Appreciation And Happiness

Once in rural Russia, a priest asked a newlywed couple how their life was. They said that everything was great, but the house was too small. So the priest told them to bring a goat into the house. After some time, he told them to take the goat out of the house. They said after this that the house was big enough.

Some things are like that. A strenuous effort will improve you while you are doing it, and you will have appreciation after that for the time that you are not putting in a strenuous effort. And if you have been given one or another kind of privilege that you do not appreciate, having that privilege taken away for a period of time will create rightful appreciation for it.

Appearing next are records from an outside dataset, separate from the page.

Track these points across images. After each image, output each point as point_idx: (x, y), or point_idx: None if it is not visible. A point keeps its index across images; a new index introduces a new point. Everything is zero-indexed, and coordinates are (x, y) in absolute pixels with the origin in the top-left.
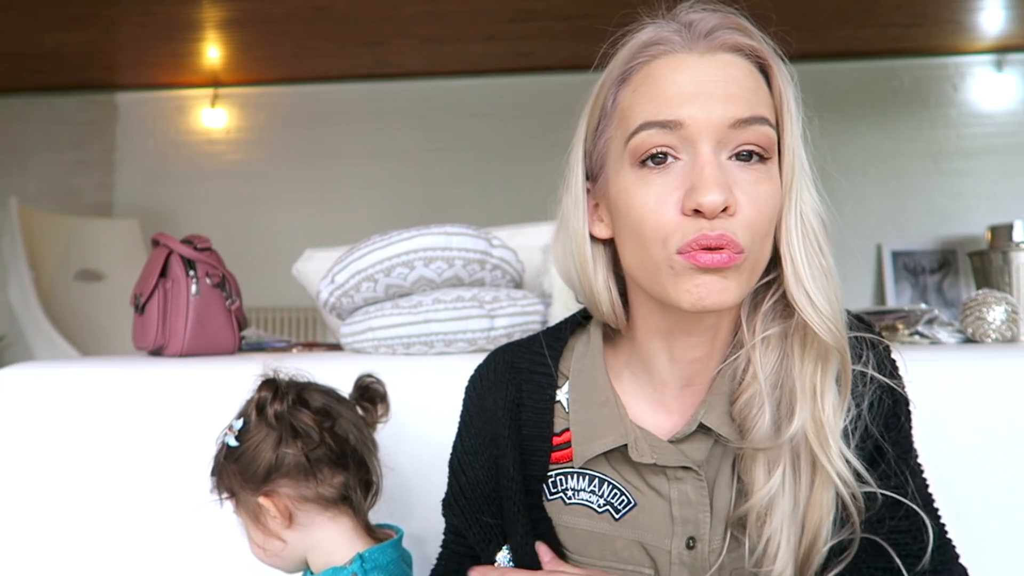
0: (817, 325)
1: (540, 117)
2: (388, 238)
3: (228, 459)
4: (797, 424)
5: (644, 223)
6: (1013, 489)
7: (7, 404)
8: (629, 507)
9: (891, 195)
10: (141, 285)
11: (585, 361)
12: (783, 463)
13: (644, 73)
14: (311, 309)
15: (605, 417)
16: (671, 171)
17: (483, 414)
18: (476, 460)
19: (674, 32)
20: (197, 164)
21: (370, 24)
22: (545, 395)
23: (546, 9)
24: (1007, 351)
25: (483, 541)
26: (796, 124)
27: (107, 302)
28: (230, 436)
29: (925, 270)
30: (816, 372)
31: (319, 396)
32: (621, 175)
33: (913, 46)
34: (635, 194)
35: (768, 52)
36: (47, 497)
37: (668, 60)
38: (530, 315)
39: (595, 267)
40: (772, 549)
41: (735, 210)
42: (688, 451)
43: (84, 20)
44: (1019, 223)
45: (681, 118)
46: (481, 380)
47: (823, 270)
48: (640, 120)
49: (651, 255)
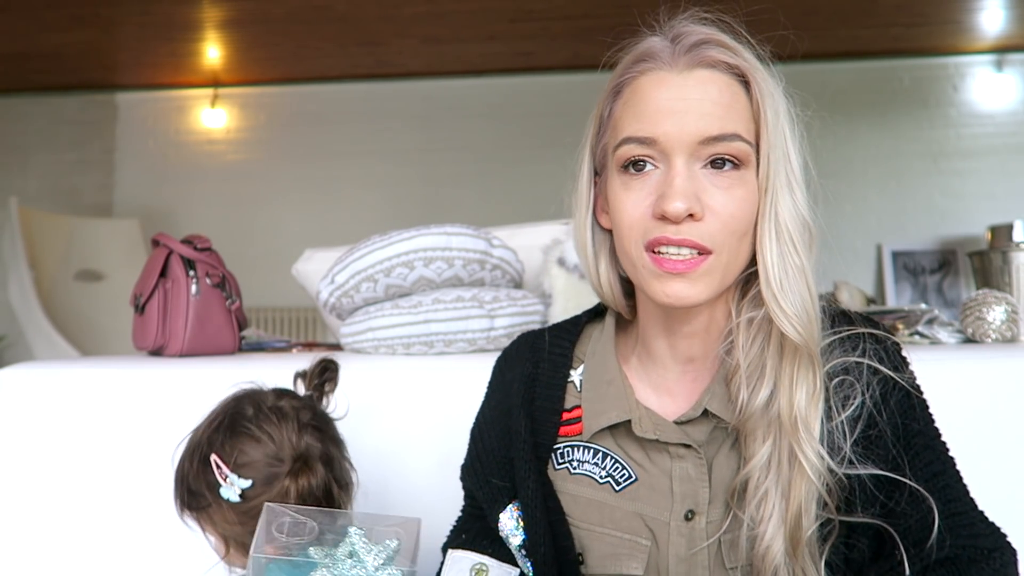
0: (784, 326)
1: (540, 117)
2: (388, 238)
3: (229, 506)
4: (765, 393)
5: (622, 222)
6: (1013, 489)
7: (7, 404)
8: (630, 481)
9: (891, 195)
10: (141, 285)
11: (599, 345)
12: (774, 435)
13: (632, 88)
14: (311, 309)
15: (612, 394)
16: (649, 178)
17: (503, 387)
18: (492, 430)
19: (661, 48)
20: (197, 164)
21: (370, 24)
22: (559, 373)
23: (546, 9)
24: (1007, 351)
25: (489, 501)
26: (774, 134)
27: (107, 302)
28: (229, 490)
29: (925, 270)
30: (792, 364)
31: (314, 436)
32: (612, 177)
33: (913, 46)
34: (619, 196)
35: (748, 67)
36: (47, 497)
37: (651, 77)
38: (530, 315)
39: (597, 254)
40: (764, 519)
41: (702, 215)
42: (690, 431)
43: (84, 20)
44: (1019, 223)
45: (656, 135)
46: (505, 358)
47: (796, 269)
48: (624, 134)
49: (629, 251)
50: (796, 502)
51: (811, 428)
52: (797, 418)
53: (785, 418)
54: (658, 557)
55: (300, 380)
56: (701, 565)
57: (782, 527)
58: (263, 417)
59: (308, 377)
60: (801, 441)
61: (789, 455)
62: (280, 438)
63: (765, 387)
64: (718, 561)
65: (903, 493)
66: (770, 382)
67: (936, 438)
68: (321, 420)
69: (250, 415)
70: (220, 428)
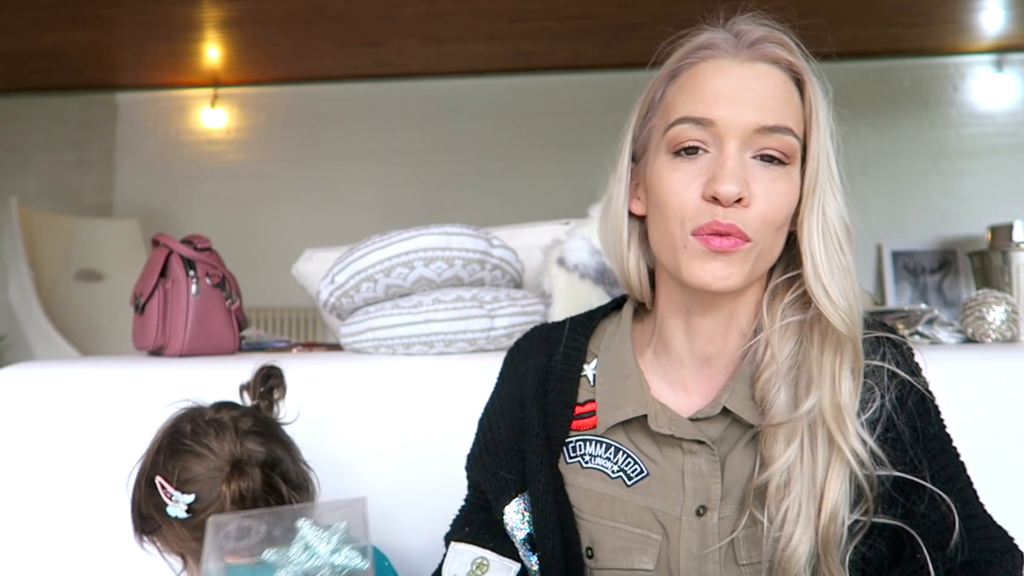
0: (831, 315)
1: (540, 117)
2: (388, 238)
3: (180, 523)
4: (813, 400)
5: (668, 202)
6: (1014, 489)
7: (7, 404)
8: (642, 476)
9: (891, 195)
10: (141, 285)
11: (614, 339)
12: (800, 437)
13: (691, 72)
14: (311, 309)
15: (628, 389)
16: (699, 161)
17: (515, 379)
18: (503, 420)
19: (724, 39)
20: (197, 164)
21: (370, 24)
22: (573, 367)
23: (546, 9)
24: (1007, 351)
25: (496, 493)
26: (823, 134)
27: (107, 302)
28: (175, 507)
29: (925, 270)
30: (835, 360)
31: (256, 441)
32: (658, 159)
33: (913, 46)
34: (666, 177)
35: (804, 68)
36: (47, 497)
37: (713, 64)
38: (530, 315)
39: (629, 240)
40: (790, 521)
41: (749, 202)
42: (705, 428)
43: (84, 20)
44: (1019, 223)
45: (714, 117)
46: (518, 349)
47: (842, 268)
48: (680, 114)
49: (670, 232)
50: (830, 503)
51: (853, 416)
52: (842, 409)
53: (828, 414)
54: (669, 552)
55: (245, 392)
56: (712, 560)
57: (810, 528)
58: (201, 431)
59: (252, 387)
60: (847, 432)
61: (825, 455)
62: (220, 449)
63: (813, 393)
64: (730, 557)
65: (922, 496)
66: (818, 388)
67: (950, 442)
68: (264, 425)
69: (188, 431)
70: (161, 450)
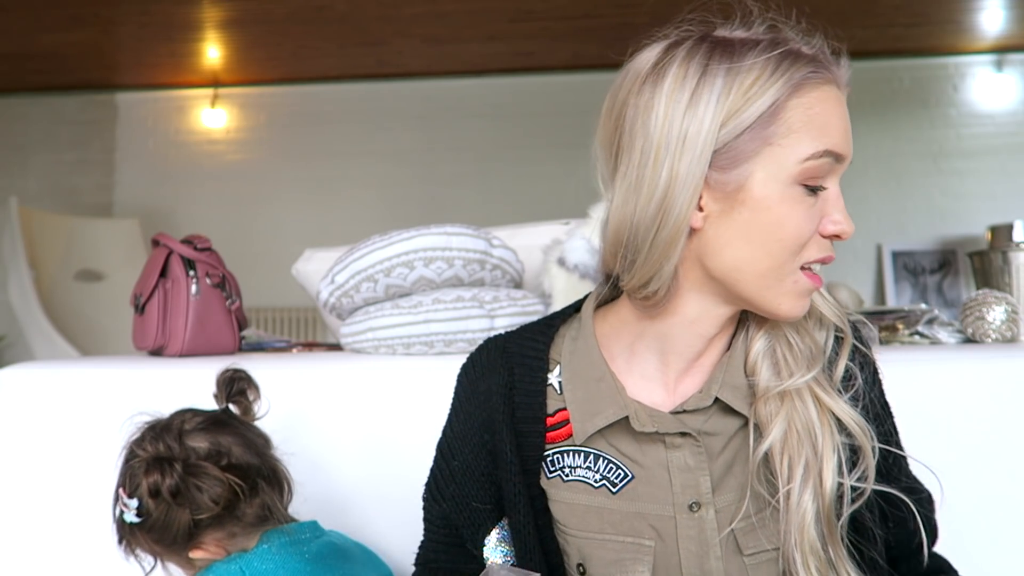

Sometimes people do not appreciate what they have. Instead they envy what others have, even though by historical and global standards they have it very well. I have been one of these people. Then I have been through different kinds of unpleasantness, and I developed appreciation for what I had had. I am reminded of a poem by Anna Akhmatova,

We thought we were beggars, we thought we had nothing at all
But then when we started to lose one thing after another,
Each day became
A memorial day -
And then we made songs
Of great divine generosity
And of our former riches.
So now I appreciate what I have a lot more, even if I do not have a mansion and a Mercedes.

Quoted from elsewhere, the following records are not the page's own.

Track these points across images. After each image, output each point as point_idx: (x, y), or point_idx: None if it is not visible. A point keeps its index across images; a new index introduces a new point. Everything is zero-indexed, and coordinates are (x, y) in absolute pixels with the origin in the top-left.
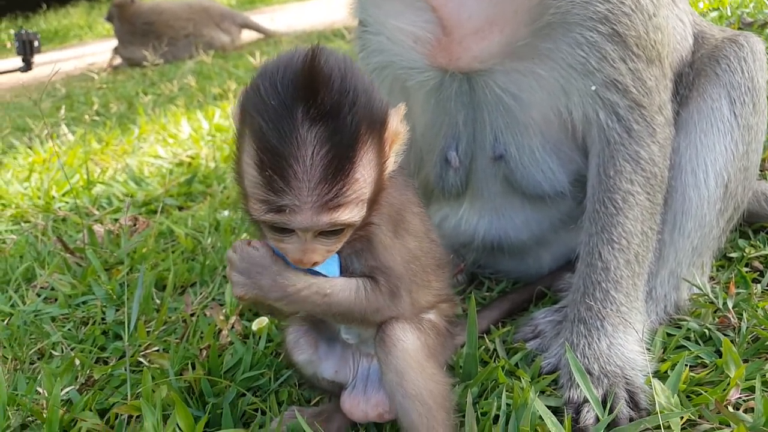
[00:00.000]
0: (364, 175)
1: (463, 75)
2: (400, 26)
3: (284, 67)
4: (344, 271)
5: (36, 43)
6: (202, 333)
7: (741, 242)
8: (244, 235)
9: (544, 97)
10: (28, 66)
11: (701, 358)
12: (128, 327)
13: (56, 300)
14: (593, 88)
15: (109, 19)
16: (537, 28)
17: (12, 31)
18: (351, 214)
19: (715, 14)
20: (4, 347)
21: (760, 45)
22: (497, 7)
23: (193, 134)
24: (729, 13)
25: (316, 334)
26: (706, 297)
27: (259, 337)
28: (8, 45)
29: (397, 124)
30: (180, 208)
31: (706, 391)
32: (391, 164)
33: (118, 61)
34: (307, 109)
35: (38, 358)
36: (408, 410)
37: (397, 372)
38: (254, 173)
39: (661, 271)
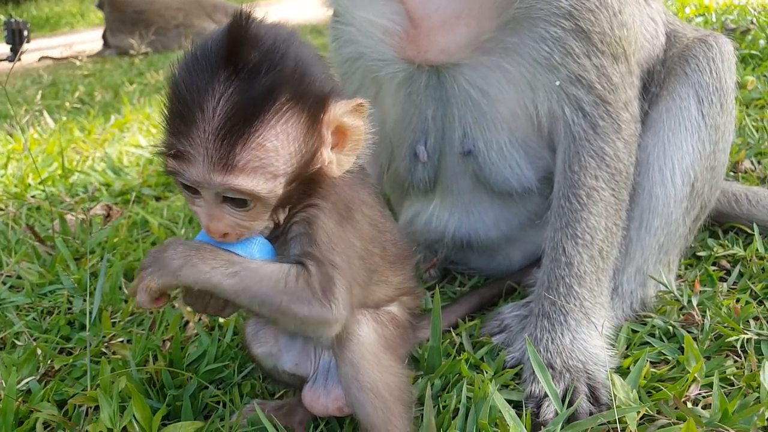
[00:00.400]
0: (276, 146)
1: (432, 68)
2: (369, 18)
3: (220, 30)
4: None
5: (25, 33)
6: (167, 324)
7: (710, 241)
8: None
9: (511, 92)
10: (15, 55)
11: (664, 354)
12: (90, 317)
13: (22, 289)
14: (557, 83)
15: (100, 6)
16: (503, 22)
17: (2, 17)
18: (252, 183)
19: (700, 19)
20: None
21: (728, 46)
22: (464, 1)
23: None
24: (714, 19)
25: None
26: (672, 294)
27: (226, 329)
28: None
29: (344, 113)
30: (157, 198)
31: (666, 387)
32: (330, 152)
33: (99, 49)
34: (225, 62)
35: (1, 347)
36: (363, 403)
37: (352, 365)
38: (163, 116)
39: (628, 268)
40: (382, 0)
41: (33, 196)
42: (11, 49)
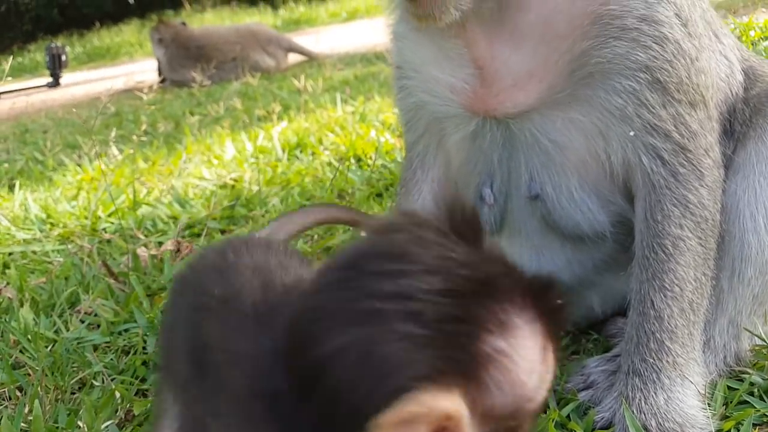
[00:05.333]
0: None
1: (499, 120)
2: (436, 75)
3: None
4: None
5: (64, 58)
6: None
7: None
8: None
9: (582, 140)
10: (56, 81)
11: (767, 416)
12: None
13: (99, 326)
14: (632, 133)
15: (160, 41)
16: (577, 78)
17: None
18: None
19: (767, 43)
20: (47, 376)
21: None
22: (538, 58)
23: (237, 156)
24: None
25: None
26: None
27: None
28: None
29: None
30: (222, 232)
31: None
32: None
33: (158, 80)
34: None
35: (79, 388)
36: None
37: None
38: None
39: (720, 320)
40: (454, 61)
41: (104, 229)
42: (51, 75)
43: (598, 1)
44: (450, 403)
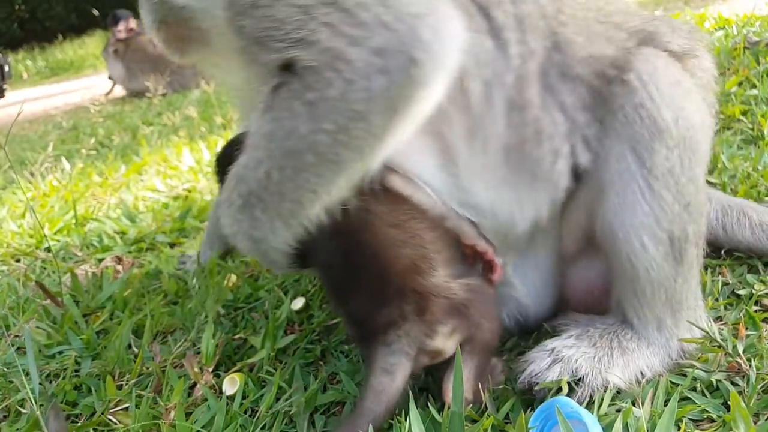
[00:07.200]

The same is the case with other things than wealth. It can also be the case with human relationships. Sometimes having relationships is for the better, at other times it is for the worse. With anything that people want, appreciation grows if you have lost it and then found it again.

Right now I appreciate just about anything. That I am in comfortable quarters. That I have a good family and good friends. That I am healthy. That I have decent food. That I have known wonderful people who think well of me in return. That I have a lovely daughter. That I can have insights. That there is a power in my life that is guiding me toward better character and better choices.

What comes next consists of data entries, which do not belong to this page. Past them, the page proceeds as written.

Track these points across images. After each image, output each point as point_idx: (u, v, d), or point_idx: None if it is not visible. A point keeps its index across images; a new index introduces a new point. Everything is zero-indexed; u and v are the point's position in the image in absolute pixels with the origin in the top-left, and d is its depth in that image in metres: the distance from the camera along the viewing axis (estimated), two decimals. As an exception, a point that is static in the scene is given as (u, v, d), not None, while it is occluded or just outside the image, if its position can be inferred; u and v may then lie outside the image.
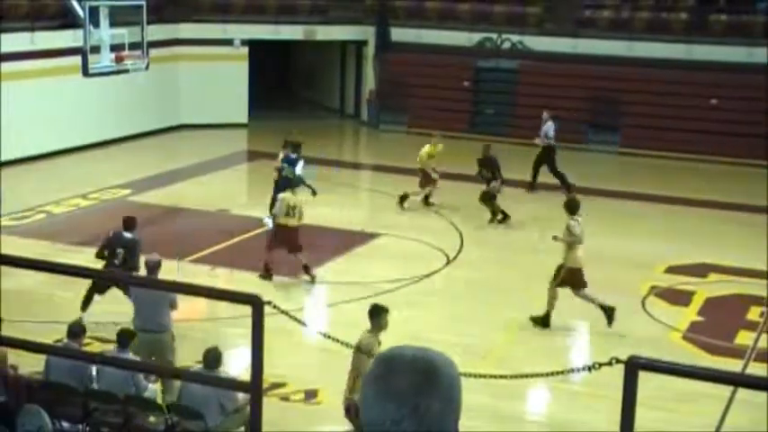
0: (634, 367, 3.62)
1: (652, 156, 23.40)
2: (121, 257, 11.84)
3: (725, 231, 17.71)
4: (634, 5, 25.82)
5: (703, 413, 10.30)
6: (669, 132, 23.78)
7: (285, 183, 15.19)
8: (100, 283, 11.78)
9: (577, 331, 13.68)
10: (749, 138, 23.02)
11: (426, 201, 18.67)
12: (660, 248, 16.31)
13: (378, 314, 9.21)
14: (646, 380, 3.68)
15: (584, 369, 7.04)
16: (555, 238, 12.91)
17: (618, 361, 4.32)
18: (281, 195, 14.45)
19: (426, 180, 18.44)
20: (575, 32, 25.56)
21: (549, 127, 20.35)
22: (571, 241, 12.65)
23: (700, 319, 13.52)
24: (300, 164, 16.36)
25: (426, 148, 18.52)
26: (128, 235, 12.08)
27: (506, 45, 26.14)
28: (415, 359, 1.98)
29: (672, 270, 15.39)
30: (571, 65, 24.98)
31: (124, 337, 9.24)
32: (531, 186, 20.29)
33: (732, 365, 11.37)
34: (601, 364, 5.98)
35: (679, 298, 14.23)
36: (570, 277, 12.63)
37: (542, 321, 12.82)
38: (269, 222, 15.85)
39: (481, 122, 26.01)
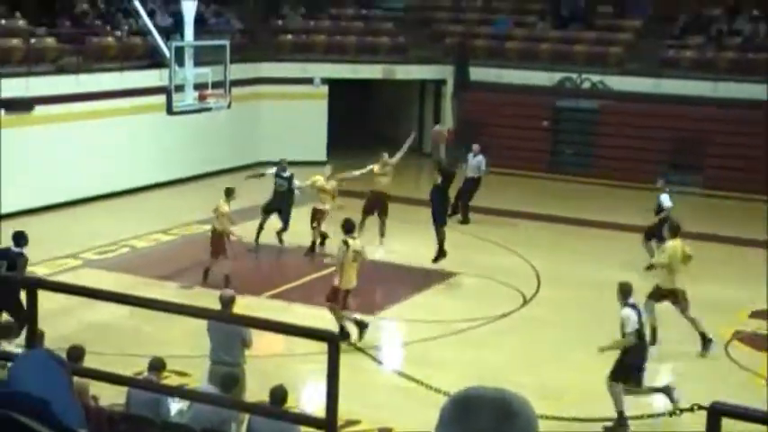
0: (716, 413, 3.52)
1: (736, 198, 22.90)
2: (3, 269, 12.45)
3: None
4: (719, 46, 25.44)
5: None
6: (754, 174, 23.26)
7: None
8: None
9: (658, 375, 13.40)
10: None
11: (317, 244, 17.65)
12: (744, 293, 15.89)
13: None
14: (728, 426, 3.58)
15: (664, 414, 6.88)
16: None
17: (700, 407, 4.22)
18: None
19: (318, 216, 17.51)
20: (657, 72, 25.27)
21: (481, 160, 20.14)
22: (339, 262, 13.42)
23: (786, 365, 13.11)
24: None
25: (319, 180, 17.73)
26: (15, 249, 12.74)
27: (586, 85, 25.99)
28: (493, 399, 1.96)
29: (756, 315, 14.98)
30: (653, 105, 24.68)
31: (156, 363, 9.49)
32: (465, 218, 20.09)
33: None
34: (682, 410, 5.84)
35: (763, 343, 13.82)
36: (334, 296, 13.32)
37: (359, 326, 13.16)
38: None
39: (561, 162, 25.85)
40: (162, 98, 18.51)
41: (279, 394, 8.85)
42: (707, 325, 14.35)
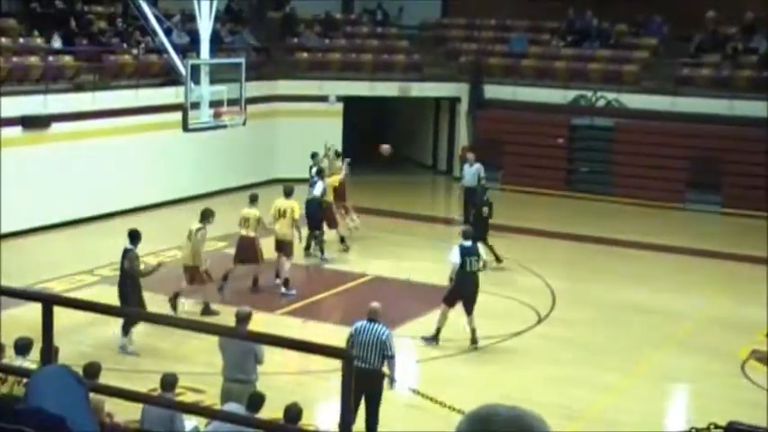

Often people do not appreciate what they have, and they make themselves and others miserable that way. The correct solution is to build appreciation for such things. One way to do that is to take such things away from them and leave them without them. Then, once appreciation grows, return those things.

Of course there are times when what one has really is unwanted, and something quite different is wanted. If this is the case, what is unwanted can be taken away as well. Then the person will decide whether to want it and go back to it or to make do without it. In either case, taking away what is unappreciated is warranted, allowing the person to decide whether to have it and appreciate it or to make do without it altogether.

In my case, once again, I now appreciate just about everything. And that makes me much happier than I was when I had many things and acted like a brat.